With upgrade and refurbishment work completed on two of the SA National Defence Force’s (SANDF) major medical assets, work at the third – 2 Military Hospital in Wynberg, Cape Town – is well underway.
SA Military Health Services (SAMHS) spokesman Colonel Louis Kirstein said refurbishment work started in July and is due for completion in 2017. The work is being managed by the Department of Public Works Cape Town regional office. Spokesman Thami Mchunu said earlier this year the upgrade would cost R600 million.
“A new administrative and logistic complex will be built adjacent to the main hospital. This building will have secure undercover and roof parking facilitating easy access to the hospital,” he said.
The secure parking, together with improved access control, will improve security at the hospital which has seen a number of incidents this year. One of these saw an armed man gain entry to the hospital.
“Work on the fifth floor is underway and will progress floor by floor until completion. To save on outsourcing costs while upgrading is underway, it is planned to install a vascular suite for cardiac angiography as well as vascular imaging. This facility is not a specialised thorax/heart surgery theatre but will be used to detect and treat coronary and artery diseases.”

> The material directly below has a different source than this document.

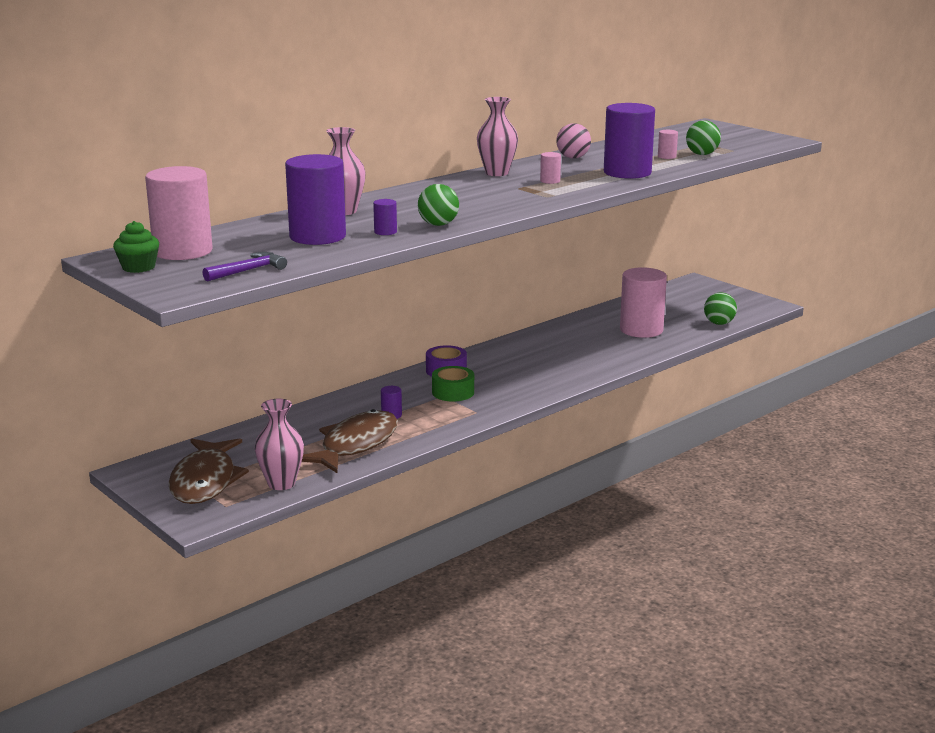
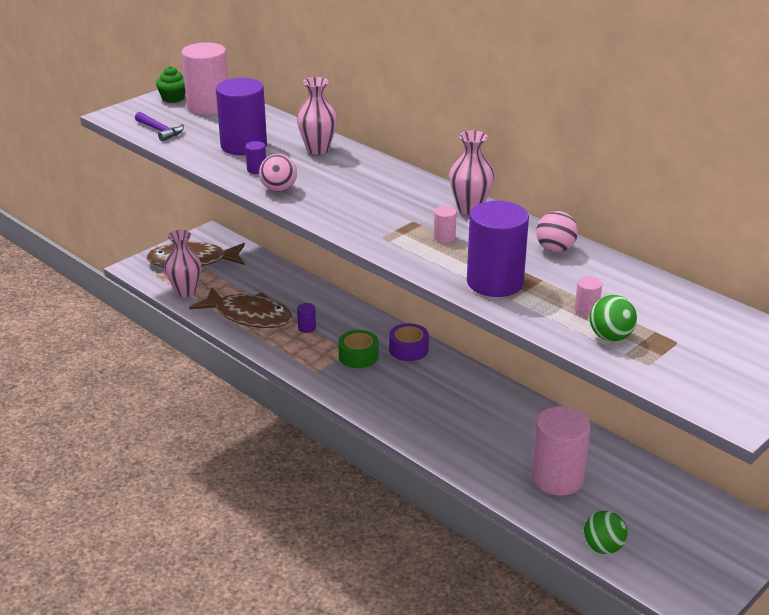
camera: 85 degrees right, 10 degrees up
(438, 224) = (279, 189): green ball -> pink ball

This is the first time major upgrades are being undertaken at the hospital, built in 1979, and every effort is being made to maintain service levels while construction and installation of medical equipment is underway, the SANDF said.
“Clinical service delivery will not be interrupted as wards, clinics and services will be moved to appropriate areas while awaiting finalisation of their respective spaces,” Kirstein said adding hospital management are “doing their utmost” to limit inconvenience to patients and minimise the impact of the building project on service.
The Wynberg facility services about 40 000 military personnel, dependents and other approved patients, including veterans with healthcare cards. Its referral area covers the Western, Eastern and Northern Cape.
With work complete on what has been called “an almost total rebuild” of 3 Military Hospital in Bloemfontein and upgrading work at 1 Military Hospital in Thaba Tshwane reaching finality, SAMHS is confident it will be able to keep pace with demands for its clinical and other medical services, including drug and medicine dispensing, for the foreseeable future.
In terms of dispensing services, improvements to sickbays at bases across the country are now allowing patients to fill scripts for prescribed medication without unnecessary delays.